TASK ITEM A —
Answer these questions from the passage on pituitary adenomas, one per line:
(i) What size makes a pituitary adenoma a macroadenoma?
(ii) Which test is used to check women with hyperprolactinemia for pregnancy?
(iii) Which serum test is drawn to screen for GH deficiency?
TASK ITEM B —
Please carry on the passage on pituitary adenomas from its last sentence.

-- GIVEN PASSAGE follows --

Nonfunctioning pituitary macroadenomas (1 cm or larger) tend to be more aggressive than functioning pituitary adenomas. They frequently present with mass effect symptoms, including headache, visual field compromise, cranial nerve palsies affecting extraocular muscles, and pituitary apoplexy. Larger macroadenomas frequently cause some hypopituitarism, particularly hypogonadotropic hypogonadism. Nonfunctioning pituitary microadenomas are asymptomatic.
1. Pituitary hormone hypersecretion
All patients with a pituitary adenoma require testing for pituitary hormone hypersecretion. A serum PRL is obtained to screen for prolactin hypersecretion; women with hyperprolactinemia are tested for pregnancy with a serum hCG. Clinical suspicion should dictate whether to formally test for Cushing disease or acromegaly.
2. Anterior hypopituitarism
Men should have following tests: serum free T4, TSH, morning serum testosterone and free testosterone. Serum LH and FSH should be obtained in men with low serum testosterone, women who are postmenopausal, and younger women with amenorrhea. Serum sodium and glucose should also be obtained in all patients. A serum IGF-1 is drawn to screen for GH deficiency. Younger patients with short stature who have not fused their epiphyses should have a full evaluation for growth hormone deficiency.

-- GIVEN PASSAGE concluded --
-- EXTRACTED RECORDS follows --

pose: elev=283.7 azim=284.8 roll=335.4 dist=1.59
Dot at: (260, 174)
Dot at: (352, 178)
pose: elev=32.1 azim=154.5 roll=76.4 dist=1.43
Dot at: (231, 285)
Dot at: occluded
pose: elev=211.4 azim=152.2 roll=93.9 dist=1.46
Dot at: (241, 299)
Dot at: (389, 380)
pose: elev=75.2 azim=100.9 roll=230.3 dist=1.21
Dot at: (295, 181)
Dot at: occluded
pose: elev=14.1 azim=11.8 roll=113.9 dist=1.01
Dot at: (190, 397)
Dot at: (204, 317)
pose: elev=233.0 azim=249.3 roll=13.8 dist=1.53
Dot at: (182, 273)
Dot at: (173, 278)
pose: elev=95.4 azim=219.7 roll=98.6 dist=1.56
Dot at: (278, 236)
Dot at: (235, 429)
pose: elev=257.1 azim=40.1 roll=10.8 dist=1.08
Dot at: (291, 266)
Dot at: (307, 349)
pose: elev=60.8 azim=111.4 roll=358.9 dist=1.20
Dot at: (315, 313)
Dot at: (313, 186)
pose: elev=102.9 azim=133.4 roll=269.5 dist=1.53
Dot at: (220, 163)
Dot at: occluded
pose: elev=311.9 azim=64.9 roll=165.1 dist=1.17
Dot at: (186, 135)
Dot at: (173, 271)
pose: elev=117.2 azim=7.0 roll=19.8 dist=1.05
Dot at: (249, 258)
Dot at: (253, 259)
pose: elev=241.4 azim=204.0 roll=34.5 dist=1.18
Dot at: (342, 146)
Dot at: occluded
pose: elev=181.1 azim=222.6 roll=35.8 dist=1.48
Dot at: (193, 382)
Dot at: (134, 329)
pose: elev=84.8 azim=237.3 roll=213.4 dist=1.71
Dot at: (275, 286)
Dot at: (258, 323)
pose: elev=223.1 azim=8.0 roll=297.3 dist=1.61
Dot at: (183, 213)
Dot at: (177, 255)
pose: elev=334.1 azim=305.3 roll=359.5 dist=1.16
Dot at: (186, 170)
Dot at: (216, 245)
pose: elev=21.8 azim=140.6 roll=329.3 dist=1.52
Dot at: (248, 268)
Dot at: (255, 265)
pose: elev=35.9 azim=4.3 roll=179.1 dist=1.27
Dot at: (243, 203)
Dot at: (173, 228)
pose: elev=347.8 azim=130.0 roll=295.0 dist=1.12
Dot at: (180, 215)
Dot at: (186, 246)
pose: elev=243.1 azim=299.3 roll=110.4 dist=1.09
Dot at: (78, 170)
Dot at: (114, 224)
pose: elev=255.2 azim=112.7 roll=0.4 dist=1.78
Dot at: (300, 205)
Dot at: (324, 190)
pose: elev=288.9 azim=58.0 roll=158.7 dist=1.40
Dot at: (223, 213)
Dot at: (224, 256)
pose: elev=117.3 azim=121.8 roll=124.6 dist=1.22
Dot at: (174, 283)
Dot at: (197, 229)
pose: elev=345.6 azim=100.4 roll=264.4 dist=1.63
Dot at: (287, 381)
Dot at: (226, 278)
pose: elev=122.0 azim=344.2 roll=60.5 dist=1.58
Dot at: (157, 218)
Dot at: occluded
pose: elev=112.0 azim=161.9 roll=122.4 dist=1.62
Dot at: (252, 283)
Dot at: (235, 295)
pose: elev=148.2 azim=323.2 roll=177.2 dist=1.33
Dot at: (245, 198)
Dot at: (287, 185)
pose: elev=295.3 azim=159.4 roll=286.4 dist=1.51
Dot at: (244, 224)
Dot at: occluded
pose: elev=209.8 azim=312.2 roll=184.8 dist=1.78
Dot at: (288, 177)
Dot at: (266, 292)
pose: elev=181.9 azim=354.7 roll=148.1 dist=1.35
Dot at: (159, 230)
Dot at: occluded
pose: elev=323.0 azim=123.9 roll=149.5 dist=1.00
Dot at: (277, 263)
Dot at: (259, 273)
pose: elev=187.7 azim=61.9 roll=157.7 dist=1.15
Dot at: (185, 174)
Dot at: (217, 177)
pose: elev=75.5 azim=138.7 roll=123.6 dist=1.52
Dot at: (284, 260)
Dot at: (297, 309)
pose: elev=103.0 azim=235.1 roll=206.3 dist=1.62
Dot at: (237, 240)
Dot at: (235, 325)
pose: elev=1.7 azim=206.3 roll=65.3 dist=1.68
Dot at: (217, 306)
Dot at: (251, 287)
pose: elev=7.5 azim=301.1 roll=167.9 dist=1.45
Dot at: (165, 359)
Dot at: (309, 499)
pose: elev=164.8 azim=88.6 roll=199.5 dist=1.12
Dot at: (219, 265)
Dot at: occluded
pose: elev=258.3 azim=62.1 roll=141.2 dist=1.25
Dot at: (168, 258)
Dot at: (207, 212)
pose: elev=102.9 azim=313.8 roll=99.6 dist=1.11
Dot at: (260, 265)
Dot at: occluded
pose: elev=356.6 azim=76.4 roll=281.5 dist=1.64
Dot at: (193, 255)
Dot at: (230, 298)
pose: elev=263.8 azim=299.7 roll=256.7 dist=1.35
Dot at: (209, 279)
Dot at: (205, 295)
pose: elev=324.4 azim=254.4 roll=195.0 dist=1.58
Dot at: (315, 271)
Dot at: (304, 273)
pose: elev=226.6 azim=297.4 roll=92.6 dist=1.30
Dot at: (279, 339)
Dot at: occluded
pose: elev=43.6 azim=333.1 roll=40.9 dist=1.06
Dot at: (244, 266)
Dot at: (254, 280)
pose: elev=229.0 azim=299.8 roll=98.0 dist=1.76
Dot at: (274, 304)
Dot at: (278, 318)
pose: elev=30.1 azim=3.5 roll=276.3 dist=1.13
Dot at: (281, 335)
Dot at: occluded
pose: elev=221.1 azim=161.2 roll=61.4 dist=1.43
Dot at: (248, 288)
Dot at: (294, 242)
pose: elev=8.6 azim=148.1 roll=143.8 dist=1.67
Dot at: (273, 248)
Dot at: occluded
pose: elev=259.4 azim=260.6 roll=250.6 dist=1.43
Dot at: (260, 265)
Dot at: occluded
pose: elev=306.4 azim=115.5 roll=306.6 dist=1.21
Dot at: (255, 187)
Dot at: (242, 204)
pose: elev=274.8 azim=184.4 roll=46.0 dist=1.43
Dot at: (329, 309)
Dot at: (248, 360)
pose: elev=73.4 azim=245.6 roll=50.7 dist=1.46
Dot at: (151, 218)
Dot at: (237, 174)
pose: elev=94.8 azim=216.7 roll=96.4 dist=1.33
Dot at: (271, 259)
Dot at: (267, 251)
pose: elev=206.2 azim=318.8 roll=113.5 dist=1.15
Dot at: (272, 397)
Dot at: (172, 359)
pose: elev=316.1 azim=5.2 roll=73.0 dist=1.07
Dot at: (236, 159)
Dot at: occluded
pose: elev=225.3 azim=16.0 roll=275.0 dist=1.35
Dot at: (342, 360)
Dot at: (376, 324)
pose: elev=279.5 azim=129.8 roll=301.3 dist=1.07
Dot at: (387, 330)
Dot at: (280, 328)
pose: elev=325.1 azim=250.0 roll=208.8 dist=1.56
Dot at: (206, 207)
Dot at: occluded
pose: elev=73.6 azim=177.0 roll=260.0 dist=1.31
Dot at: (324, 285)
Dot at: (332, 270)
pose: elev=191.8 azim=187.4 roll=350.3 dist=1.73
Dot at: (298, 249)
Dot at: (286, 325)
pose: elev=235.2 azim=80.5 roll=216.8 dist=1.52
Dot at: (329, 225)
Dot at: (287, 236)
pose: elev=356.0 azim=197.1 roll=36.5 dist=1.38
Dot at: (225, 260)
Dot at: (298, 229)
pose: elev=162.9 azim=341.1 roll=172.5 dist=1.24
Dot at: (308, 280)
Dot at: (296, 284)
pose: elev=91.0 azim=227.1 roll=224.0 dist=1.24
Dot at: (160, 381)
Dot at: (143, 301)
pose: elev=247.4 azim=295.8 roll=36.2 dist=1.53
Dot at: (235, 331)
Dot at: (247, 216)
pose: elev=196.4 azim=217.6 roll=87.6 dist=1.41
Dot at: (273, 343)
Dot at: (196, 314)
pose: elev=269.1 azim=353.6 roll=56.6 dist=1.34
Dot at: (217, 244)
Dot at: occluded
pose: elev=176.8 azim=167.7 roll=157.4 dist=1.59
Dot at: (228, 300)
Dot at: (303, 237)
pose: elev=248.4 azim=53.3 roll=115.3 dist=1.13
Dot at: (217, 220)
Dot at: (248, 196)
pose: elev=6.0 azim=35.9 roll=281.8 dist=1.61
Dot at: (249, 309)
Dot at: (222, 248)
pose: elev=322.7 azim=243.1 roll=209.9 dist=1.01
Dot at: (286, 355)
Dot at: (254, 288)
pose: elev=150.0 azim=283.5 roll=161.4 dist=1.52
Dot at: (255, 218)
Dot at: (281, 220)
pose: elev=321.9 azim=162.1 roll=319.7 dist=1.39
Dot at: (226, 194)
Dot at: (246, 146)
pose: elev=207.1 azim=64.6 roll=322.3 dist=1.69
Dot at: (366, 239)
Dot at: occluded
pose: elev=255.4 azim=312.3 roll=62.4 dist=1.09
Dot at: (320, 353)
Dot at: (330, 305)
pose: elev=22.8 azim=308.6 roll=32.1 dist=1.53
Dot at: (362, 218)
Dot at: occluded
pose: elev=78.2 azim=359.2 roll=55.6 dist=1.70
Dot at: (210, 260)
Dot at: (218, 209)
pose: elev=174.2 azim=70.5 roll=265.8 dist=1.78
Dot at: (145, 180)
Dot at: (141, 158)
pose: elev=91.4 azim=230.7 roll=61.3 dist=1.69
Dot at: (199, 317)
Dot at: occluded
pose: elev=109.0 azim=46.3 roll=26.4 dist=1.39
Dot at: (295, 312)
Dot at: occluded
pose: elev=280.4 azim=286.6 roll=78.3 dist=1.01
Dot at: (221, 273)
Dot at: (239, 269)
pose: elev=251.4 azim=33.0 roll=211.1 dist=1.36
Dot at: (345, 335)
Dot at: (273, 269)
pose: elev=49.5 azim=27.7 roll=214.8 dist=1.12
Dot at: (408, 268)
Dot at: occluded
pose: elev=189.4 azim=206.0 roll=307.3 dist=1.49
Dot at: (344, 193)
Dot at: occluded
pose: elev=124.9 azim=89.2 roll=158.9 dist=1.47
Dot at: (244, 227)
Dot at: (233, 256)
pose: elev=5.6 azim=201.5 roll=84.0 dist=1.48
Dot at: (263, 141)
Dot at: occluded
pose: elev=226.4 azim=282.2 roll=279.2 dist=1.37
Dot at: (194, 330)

-- EXTRACTED RECORDS concluded --

RESPONSE AREA A —
(i) 1 cm or larger
(ii) A serum hCG
(iii) A serum IGF-1

RESPONSE AREA B —
3. Pituitary macroadenomas
Patients with a macroadenoma that impinges upon the optic chiasm require formal visual field testing. A cosyntropin stimulation test is performed for patients with hyponatremia or symptoms of possible hypoadrenalism.
Pituitary dynamic contrast-enhanced MRI (3T) is the imaging modality of choice for the evaluation and follow-up of pituitary adenomas. About 10% of nonfunctioning pituitary microadenomas enlarge over several years, whereas 23% of pituitary nonfunctioning macroadenomas enlarge significantly. Nonfunctioning pituitary microadenomas that are smaller than 5 mm require no further MRI follow-up. For nonfunctioning pituitary adenomas 5 mm or larger, repeat MRI is recommended at 6 months, then yearly for 3 years. If no enlargement is noted, MRI surveillance can then be done less frequently.